Each source also indicates what user groups should be able to select from or delete/insert/update the rows of its tables. Groups with only SELECT
access are listed in a readers
array, while groups that can modify the table contents are writers
.
Finally, include_tables
is a list of "glob" patterns to select which of the upstream tables should actually be imported into the data warehouse. You can also specify a list with exclude_tables
that lists "glob" patterns of tables that should be excluded.
Also, add the optional description
field to add a note about the upstream source.
"sources": [
{
"name": "www",
"read_access": "DATABASE_URI",
"include_tables": [ "public.*" ]
}
]
A better example:
"sources": [
{
"name": "www",
"description": "application database from our web site",
"read_access": "DATABASE_URI",
"include_tables": [ "public.*" ],
"exclude_tables": [ "public.passwords" ],
"readers": [ "analyst_ro" ],
"writers": [ "www_loader_rw" ]
}
]
We can also load data directly from locations in S3. This is useful for data that is either not changing (think reference data or historic data) or is generated by other systems that directly write into S3.
Readers and writers work as above.
"sources": [
{
"name": "static",
"s3_bucket": "my-company-library",
"s3_path_template": "${prefix}/static_files",
"include_tables": [ "library.*" ]
"readers": [ "analyst_ro" ],
"writers": [ "static_loader_rw" ]
}
]
The s3_path_template
may contain references to prefix
, today
and yesterday
. The value prefix
will be whatever is set in arthur.py
, meaning the user name or the value of the --prefix
argument. The values of today
and yesterday
are dates matching a "year/month/day" format.
The DW settings schemas
section denotes the namespaces where CTAS
or VIEW
relations are created.
These are not data sources, but the transformation result of the data sources. As a result, only the ETL user itself should have rights to modify these tables, so rather than specify readers
and writers
, schemas only specify groups
, which are the user groups allowed SELECT
access.
...
"schemas": [
...
{
"name": "star",
"description": "star schema for all orders and users information",
"groups": [ "analyst_ro" ]
}
]
...
Users and groups are created as part of the initialize
command. Any group mentioned in schema permissions arrays or as an attribute of a configured user is created.
Permissions to act on a given table are typically driven by a user's group. Permissions on a relation will match what a schema's definition indicates only when that relation is in standard position.

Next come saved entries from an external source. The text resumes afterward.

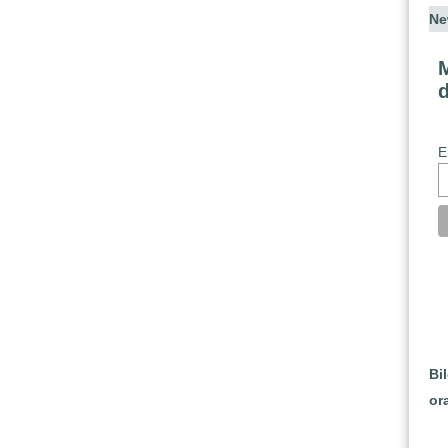
Ne
M
E
Bi
or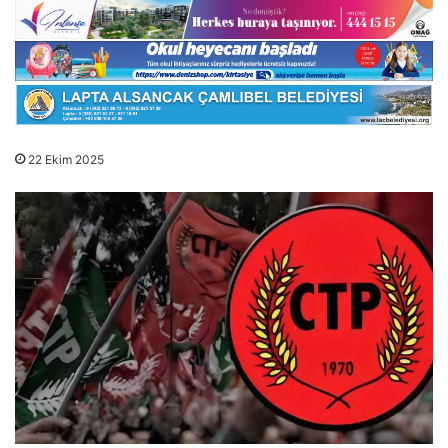
22 Ekim 2025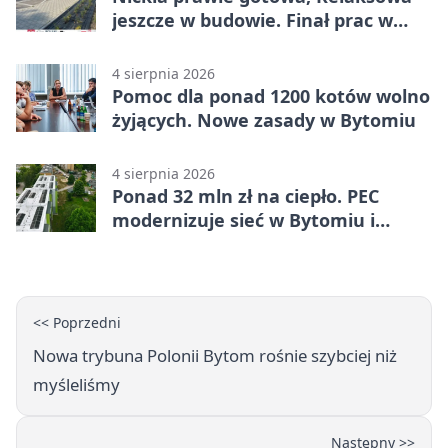
jeszcze w budowie. Finał prac w
Miechowicach
4 sierpnia 2026
Pomoc dla ponad 1200 kotów wolno
żyjących. Nowe zasady w Bytomiu
4 sierpnia 2026
Ponad 32 mln zł na ciepło. PEC
modernizuje sieć w Bytomiu i
Radzionkowie
<< Poprzedni
Nowa trybuna Polonii Bytom rośnie szybciej niż
myśleliśmy
Następny >>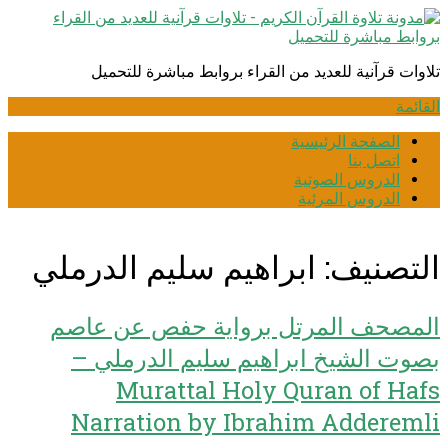
انتقل
إلى
المحتوى
تلاوات قرآنية للعديد من القراء بروابط مباشرة للتحميل
القائمة
الصفحة الرئيسية
اتصل بنا
الدروس الصوتية
الدروس المرئية
التصنيف:
ابراهيم سليم الدرملي
المصحف المرتل برواية حفص عن عاصم
بصوت الشيخ ابراهيم سليم الدرملي –
Murattal Holy Quran of Hafs
Narration by Ibrahim Adderemli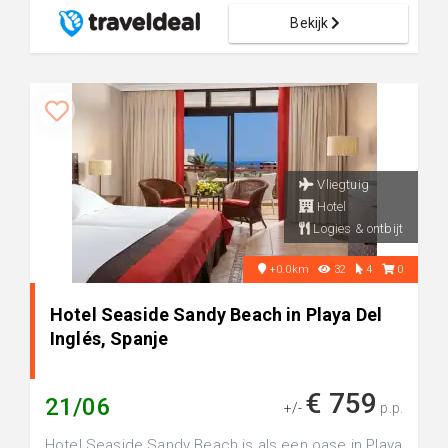
Bekijk
Vliegtuig
Hotel
Logies & ontbijt
+0.0km
32
4
0
Hotel Seaside Sandy Beach in Playa Del
Inglés, Spanje
€ 759
21/06
+/-
p.p.
Hotel Seaside Sandy Beach is als een oase in Playa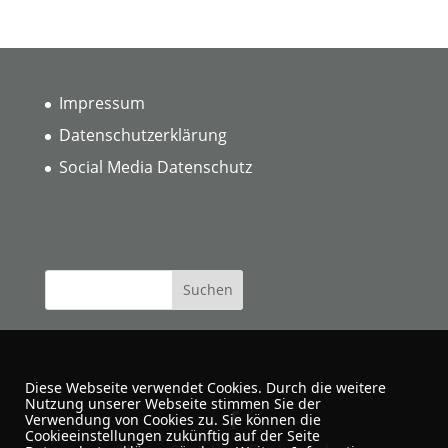
Impressum
Datenschutzerklärung
Social Media Datenschutz
Diese Webseite verwendet Cookies. Durch die weitere
Nutzung unserer Webseite stimmen Sie der
Verwendung von Cookies zu. Sie können die
Cookieeinstellungen zukünftig auf der Seite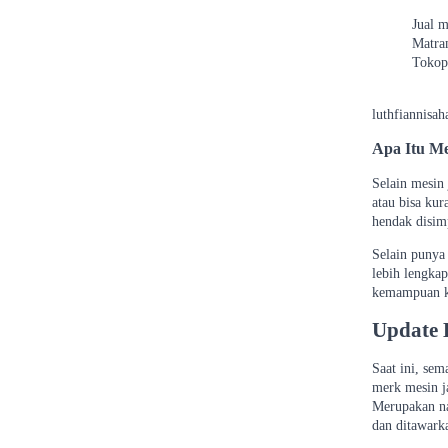
Jual m
Matra
Tokop
luthfiannisa
Apa Itu Me
Selain mesin
atau bisa kur
hendak disim
Selain punya 
lebih lengka
kemampuan kh
Update 
Saat ini, sem
merk mesin ja
Merupakan nam
dan ditawark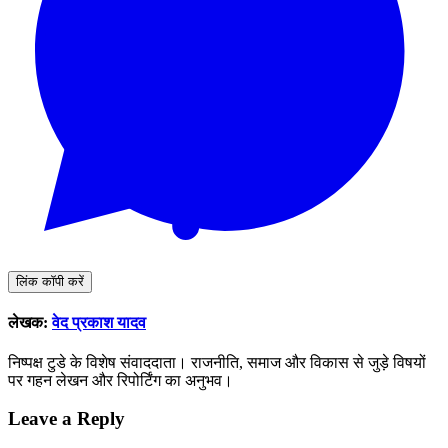
लिंक कॉपी करें
लेखक:
वेद प्रकाश यादव
निष्पक्ष टुडे के विशेष संवाददाता। राजनीति, समाज और विकास से जुड़े विषयों
पर गहन लेखन और रिपोर्टिंग का अनुभव।
Leave a Reply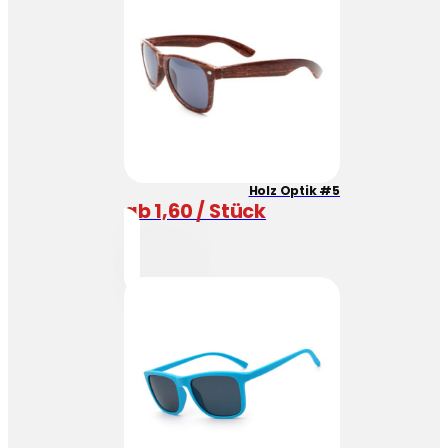
Holz Optik #5
ab 1,60 / Stück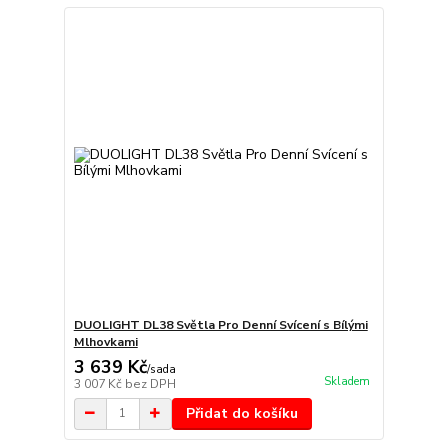
DUOLIGHT DL38 Světla Pro Denní Svícení s Bílými
Mlhovkami
3 639 Kč
/
sada
Skladem
3 007 Kč
bez DPH
Přidat do košíku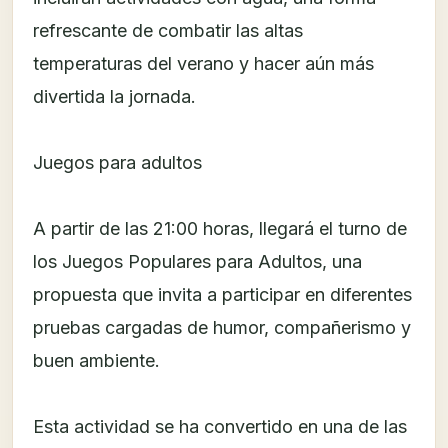
refrescante de combatir las altas
temperaturas del verano y hacer aún más
divertida la jornada.
Juegos para adultos
A partir de las 21:00 horas, llegará el turno de
los Juegos Populares para Adultos, una
propuesta que invita a participar en diferentes
pruebas cargadas de humor, compañerismo y
buen ambiente.
Esta actividad se ha convertido en una de las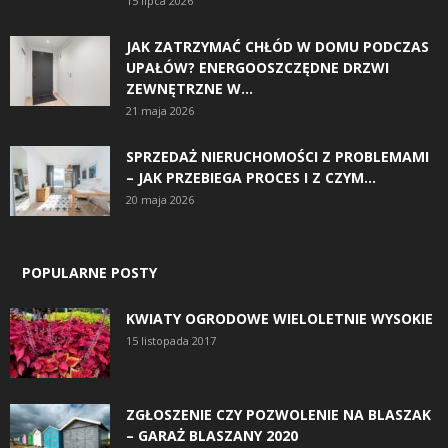
15 lipca 2026
JAK ZATRZYMAĆ CHŁÓD W DOMU PODCZAS
UPAŁÓW? ENERGOOSZCZĘDNE DRZWI
ZEWNĘTRZNE W...
21 maja 2026
SPRZEDAŻ NIERUCHOMOŚCI Z PROBLEMAMI
– JAK PRZEBIEGA PROCES I Z CZYM...
20 maja 2026
POPULARNE POSTY
KWIATY OGRODOWE WIELOLETNIE WYSOKIE
15 listopada 2017
ZGŁOSZENIE CZY POZWOLENIE NA BLASZAK
– GARAŻ BLASZANY 2020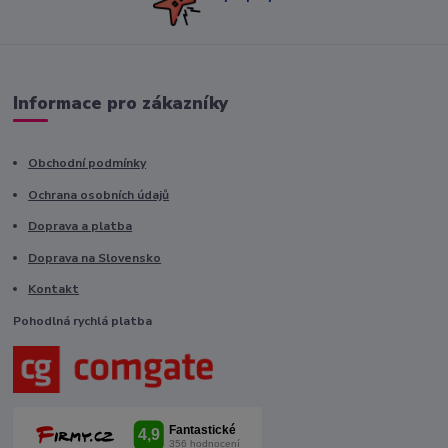
Informace pro zákazníky
Obchodní podmínky
Ochrana osobních údajů
Doprava a platba
Doprava na Slovensko
Kontakt
Pohodlná rychlá platba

When relations are in private positions (backup or staging), only etl
has any permissions on them (or their schemas).
Redshift's implementation of a table/schema's owner
works on the basis of users rather than groups. All schemas in the DW are owned
by the ETL user, unless the configuration of a user supplies a schema along with that user's "group" and "name". In that case, the user gets a privately owned schema where they (but not other members of their user group) can create tables. This is useful for integrating with in-database BI tools like Looker. However, some manual (ie, via SQL rather than Arthur) user management may still be needed.